DSS also intends to complete a brokered private placement in the form of convertible debentures (the "Debentures") through Fin-XO Securities Ltd. ("Fin-XO") to raise up to $1,500,000 in funds (the "Offering"). The Debentures shall be unsecured, have a term to maturity of thirty-six (36) months, and carry an interest rate of twelve percent (12%) per annum payable in cash on a semi-annual basis. The principal amount of the Debentures shall be convertible at the holder's option at any time into Common Shares at a conversion price of $0.10 per common share. The Corporation shall have the right to force the conversion of the Debentures into Common Shares in the event that the Common Shares trade at a price of at least $0.20 per Common Share for a period of at least fifteen (15) consecutive trading days. Following the six-month anniversary of issuance, the Company shall have the right to redeem the Debentures, in whole or in part, at a premium of five percent (5%) to the principal value plus any accrued interest. Subject to regulatory approval, Fin-XO shall have the right to increase the number of Debentures issued pursuant to the Financing by up to fifty percent (50%) under the same terms and conditions described herein by providing written notice to the Company no later than two (2) business days prior to the closing. The Offering is expected to close on or about April 15, 2013.
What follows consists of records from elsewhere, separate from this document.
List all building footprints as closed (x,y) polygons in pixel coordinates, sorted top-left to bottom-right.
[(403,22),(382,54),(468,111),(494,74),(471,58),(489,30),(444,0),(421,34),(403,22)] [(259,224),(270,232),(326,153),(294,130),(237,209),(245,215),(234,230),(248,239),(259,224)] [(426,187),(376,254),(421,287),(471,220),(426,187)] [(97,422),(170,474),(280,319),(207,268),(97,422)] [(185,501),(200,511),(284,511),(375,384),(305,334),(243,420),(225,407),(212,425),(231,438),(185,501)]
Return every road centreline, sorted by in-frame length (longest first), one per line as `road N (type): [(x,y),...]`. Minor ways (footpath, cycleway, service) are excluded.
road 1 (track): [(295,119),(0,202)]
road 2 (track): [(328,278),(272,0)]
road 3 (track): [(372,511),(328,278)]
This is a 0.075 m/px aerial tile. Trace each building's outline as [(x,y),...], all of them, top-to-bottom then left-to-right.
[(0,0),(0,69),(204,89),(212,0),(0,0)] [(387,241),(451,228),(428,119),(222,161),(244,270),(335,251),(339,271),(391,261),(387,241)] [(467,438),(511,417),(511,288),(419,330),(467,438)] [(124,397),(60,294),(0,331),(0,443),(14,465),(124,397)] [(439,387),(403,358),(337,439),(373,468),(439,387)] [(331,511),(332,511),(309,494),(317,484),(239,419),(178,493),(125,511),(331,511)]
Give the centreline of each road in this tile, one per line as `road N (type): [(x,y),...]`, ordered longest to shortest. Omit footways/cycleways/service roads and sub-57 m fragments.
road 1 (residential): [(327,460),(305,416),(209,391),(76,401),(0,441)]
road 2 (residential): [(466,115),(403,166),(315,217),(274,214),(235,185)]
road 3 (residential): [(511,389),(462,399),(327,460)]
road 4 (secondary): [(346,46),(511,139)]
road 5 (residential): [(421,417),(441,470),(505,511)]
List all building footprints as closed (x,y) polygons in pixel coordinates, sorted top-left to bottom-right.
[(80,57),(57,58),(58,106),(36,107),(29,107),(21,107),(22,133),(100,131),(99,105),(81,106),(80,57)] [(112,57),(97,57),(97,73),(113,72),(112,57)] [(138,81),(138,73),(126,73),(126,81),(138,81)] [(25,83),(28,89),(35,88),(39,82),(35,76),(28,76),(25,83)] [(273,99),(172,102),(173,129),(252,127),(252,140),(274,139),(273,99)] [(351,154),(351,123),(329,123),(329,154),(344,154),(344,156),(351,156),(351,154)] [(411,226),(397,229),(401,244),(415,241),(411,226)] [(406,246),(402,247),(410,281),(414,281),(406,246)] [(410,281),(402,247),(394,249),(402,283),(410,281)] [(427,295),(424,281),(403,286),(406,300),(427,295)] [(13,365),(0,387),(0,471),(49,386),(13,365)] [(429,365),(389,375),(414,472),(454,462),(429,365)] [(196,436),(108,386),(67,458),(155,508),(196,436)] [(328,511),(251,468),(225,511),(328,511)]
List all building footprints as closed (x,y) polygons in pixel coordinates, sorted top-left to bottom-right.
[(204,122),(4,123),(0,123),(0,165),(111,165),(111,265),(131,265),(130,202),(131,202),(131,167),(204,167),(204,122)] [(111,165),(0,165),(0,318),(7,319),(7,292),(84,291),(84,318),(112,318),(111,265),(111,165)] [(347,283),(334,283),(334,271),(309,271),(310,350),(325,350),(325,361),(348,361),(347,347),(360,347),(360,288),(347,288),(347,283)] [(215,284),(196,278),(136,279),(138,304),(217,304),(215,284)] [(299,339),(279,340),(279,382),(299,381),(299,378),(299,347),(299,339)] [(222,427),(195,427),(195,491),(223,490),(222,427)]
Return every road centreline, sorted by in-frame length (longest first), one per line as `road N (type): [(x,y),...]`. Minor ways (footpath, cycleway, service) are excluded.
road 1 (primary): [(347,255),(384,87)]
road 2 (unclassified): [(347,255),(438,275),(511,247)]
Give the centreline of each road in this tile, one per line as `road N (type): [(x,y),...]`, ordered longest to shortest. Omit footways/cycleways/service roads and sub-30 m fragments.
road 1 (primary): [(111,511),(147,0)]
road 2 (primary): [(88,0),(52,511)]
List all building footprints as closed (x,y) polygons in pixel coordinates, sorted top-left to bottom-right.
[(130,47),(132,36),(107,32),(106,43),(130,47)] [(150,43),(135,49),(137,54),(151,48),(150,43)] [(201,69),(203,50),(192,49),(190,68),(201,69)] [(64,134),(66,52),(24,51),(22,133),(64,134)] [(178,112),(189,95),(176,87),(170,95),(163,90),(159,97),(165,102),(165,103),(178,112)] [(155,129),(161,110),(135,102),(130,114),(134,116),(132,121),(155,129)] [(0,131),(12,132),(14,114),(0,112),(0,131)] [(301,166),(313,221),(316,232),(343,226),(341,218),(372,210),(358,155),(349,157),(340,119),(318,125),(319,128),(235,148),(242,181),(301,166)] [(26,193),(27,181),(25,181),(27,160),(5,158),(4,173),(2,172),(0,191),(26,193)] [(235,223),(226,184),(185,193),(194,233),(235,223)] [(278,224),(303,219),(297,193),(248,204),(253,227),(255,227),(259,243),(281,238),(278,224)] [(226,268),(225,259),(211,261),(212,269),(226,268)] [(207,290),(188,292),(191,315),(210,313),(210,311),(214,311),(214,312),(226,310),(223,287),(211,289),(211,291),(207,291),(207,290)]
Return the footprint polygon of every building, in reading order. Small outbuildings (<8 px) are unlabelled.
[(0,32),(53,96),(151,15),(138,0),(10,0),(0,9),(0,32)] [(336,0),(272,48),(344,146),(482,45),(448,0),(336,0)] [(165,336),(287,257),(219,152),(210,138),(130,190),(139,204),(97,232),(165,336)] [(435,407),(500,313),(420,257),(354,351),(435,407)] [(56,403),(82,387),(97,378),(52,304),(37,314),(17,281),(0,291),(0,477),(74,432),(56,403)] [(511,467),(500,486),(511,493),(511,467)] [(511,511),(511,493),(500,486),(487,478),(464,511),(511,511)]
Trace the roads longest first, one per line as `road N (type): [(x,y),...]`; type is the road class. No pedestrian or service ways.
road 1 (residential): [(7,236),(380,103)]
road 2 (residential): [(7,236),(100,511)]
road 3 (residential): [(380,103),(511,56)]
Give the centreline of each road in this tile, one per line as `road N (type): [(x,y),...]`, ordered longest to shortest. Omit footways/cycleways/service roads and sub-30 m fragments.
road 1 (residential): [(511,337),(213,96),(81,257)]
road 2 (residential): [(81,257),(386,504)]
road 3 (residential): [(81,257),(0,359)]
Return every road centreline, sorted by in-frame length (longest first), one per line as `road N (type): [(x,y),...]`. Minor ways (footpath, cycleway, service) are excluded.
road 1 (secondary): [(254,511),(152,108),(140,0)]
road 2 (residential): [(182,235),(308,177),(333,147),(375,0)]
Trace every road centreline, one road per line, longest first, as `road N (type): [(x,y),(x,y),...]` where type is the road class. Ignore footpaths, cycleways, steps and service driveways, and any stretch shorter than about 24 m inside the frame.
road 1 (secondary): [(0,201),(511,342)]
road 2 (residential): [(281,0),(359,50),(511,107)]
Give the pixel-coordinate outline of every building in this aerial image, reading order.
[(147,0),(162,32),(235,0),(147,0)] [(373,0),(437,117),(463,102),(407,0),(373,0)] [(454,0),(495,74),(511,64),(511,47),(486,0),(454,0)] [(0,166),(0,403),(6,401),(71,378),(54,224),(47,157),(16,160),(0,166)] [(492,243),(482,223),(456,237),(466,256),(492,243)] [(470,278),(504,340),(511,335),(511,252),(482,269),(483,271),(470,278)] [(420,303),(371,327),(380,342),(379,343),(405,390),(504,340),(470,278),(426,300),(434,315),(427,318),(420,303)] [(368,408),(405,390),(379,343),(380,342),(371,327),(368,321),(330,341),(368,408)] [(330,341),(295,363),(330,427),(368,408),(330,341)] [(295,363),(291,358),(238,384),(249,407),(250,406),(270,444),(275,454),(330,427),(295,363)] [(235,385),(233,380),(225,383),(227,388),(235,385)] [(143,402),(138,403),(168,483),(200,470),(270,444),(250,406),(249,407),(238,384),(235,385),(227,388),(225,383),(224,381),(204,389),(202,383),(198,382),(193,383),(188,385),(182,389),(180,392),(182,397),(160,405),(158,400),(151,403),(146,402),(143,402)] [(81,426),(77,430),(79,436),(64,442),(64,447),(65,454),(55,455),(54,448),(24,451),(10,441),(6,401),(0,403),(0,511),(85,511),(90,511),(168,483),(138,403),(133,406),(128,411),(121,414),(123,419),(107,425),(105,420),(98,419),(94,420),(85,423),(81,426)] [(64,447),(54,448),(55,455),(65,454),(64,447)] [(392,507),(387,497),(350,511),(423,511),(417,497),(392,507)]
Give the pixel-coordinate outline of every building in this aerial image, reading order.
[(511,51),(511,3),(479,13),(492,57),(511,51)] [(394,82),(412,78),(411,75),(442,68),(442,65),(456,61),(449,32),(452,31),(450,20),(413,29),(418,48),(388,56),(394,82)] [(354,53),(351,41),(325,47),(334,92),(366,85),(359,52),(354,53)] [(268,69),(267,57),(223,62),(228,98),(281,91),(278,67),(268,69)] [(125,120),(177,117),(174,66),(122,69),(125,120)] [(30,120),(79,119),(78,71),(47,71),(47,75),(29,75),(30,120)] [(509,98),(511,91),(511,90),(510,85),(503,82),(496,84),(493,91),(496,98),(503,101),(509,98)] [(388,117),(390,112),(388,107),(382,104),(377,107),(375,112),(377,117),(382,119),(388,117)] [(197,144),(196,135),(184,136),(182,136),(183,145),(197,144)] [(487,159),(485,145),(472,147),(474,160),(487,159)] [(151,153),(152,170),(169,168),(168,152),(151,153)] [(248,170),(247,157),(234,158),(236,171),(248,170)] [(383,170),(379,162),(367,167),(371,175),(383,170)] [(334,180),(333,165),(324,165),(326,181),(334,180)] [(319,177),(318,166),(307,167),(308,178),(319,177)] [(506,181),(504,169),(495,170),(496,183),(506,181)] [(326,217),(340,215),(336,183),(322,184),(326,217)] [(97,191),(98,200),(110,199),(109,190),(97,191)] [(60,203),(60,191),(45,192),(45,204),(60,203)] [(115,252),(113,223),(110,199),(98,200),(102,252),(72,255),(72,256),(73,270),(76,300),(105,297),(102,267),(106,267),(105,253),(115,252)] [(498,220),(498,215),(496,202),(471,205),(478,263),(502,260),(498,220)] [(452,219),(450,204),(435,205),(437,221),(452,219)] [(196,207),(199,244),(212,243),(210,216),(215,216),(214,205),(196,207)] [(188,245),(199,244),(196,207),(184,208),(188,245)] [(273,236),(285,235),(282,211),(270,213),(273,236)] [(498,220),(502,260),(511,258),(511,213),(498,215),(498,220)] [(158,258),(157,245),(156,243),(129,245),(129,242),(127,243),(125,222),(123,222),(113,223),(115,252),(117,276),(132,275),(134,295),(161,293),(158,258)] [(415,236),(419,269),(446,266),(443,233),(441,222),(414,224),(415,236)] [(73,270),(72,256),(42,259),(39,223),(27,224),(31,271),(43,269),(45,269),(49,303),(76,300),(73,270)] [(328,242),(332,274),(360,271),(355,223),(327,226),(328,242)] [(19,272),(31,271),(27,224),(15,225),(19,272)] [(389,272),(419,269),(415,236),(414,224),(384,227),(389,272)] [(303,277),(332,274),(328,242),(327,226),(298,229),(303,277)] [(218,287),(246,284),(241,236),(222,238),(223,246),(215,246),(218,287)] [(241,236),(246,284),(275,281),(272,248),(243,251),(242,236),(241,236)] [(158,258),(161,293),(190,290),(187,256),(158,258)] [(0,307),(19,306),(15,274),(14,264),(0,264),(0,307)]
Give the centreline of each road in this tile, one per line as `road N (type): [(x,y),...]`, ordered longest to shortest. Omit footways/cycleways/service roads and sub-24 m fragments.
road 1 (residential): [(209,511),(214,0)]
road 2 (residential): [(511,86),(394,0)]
The Company has agreed to pay a cash commission to Fin-XO equal to 7.5% of the gross proceeds received by the Company from purchasers of the Debentures sold in the Offering, excluding units sold to purchasers that are insiders or affiliates of the Company. The Company has also agreed to pay Fin-XO a corporate finance fee of $7,500 upon closing of the Offering.
Monies raised from the Offering and private placement contemplated in the LOI will be used toward marketing and advertising, content development, transaction and related expenses, and working capital and general corporate purposes.
General Information and Information for Shareholders of SAO
The transaction terms outlined in the LOI are non-binding on the parties at this point and are expected to be superseded by a definitive subscription agreement to be signed between the DSS and SAO. The transactions are subject to requisite regulatory approval, including the approval of the Exchange and standard closing conditions, including the approval of the transaction by the directors of each of DSS and SAO, approval of the transaction by the shareholders of SAO as described below, as well as other closing conditions which will be set out in the definitive subscription agreement.
Upon completion of the private placement, SAO intends to distribute the Common Shares and DSS Warrants acquired in the private placement to the shareholders of SAO on a pro-rata basis as a return of capital. It is expected that each SAO shareholder will receive approximately 0.59 Common Shares and an equal number of DSS Warrants for every share of SAO held. The exact ratio will be announced upon execution of definitive agreements by the parties. Upon completion of the private placement and distribution of Common Shares and DSS Warrants to the shareholders of SAO, the shareholders of SAO will hold approximately 12% of the issued and outstanding Common Shares.
Shortly after the distribution of the Common Shares and DSS Warrants to its shareholders, SAO expects to delist its common shares from the Exchange and complete a voluntary dissolution. All unexercised options and broker warrants to acquire shares of SAO will be cancelled upon completion of the return of capital and dissolution.